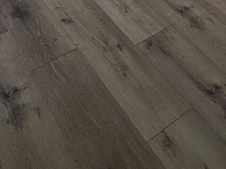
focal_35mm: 59
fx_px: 385
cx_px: 232
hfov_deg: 30.2
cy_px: -185
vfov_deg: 16.9
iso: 100
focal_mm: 1.74
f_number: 2.2
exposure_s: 1/207
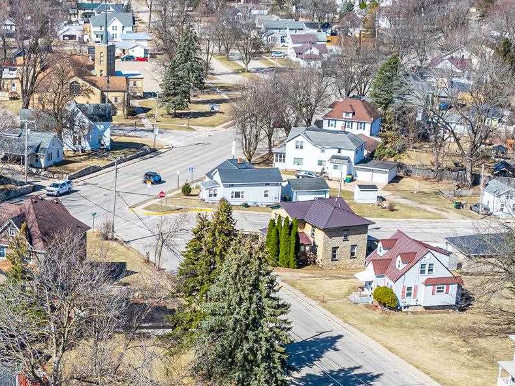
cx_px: 114
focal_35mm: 76
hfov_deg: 25.3
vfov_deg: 19.1
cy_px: 329
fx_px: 1131
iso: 100
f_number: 2.8
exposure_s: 1/3200
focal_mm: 12.29
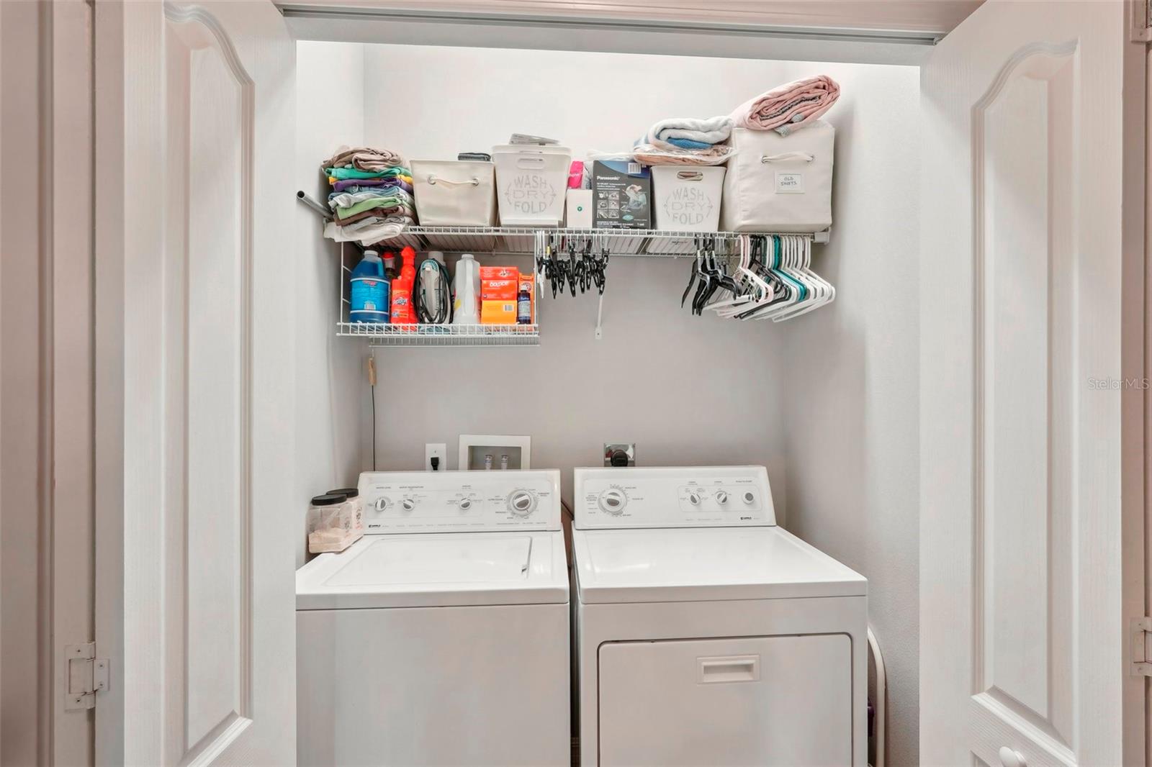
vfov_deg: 73.7
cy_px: 384
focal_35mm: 16
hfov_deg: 96.7
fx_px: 512
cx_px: 576
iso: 400
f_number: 8
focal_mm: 16
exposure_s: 1/15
----
#### About this task
Print the entries above word for word, without pictures.

#### Exercise result
focal_35mm: 59
fx_px: 385
cx_px: 232
hfov_deg: 30.2
cy_px: -185
vfov_deg: 16.9
iso: 100
focal_mm: 1.74
f_number: 2.2
exposure_s: 1/207
cx_px: 114
focal_35mm: 76
hfov_deg: 25.3
vfov_deg: 19.1
cy_px: 329
fx_px: 1131
iso: 100
f_number: 2.8
exposure_s: 1/3200
focal_mm: 12.29
vfov_deg: 73.7
cy_px: 384
focal_35mm: 16
hfov_deg: 96.7
fx_px: 512
cx_px: 576
iso: 400
f_number: 8
focal_mm: 16
exposure_s: 1/15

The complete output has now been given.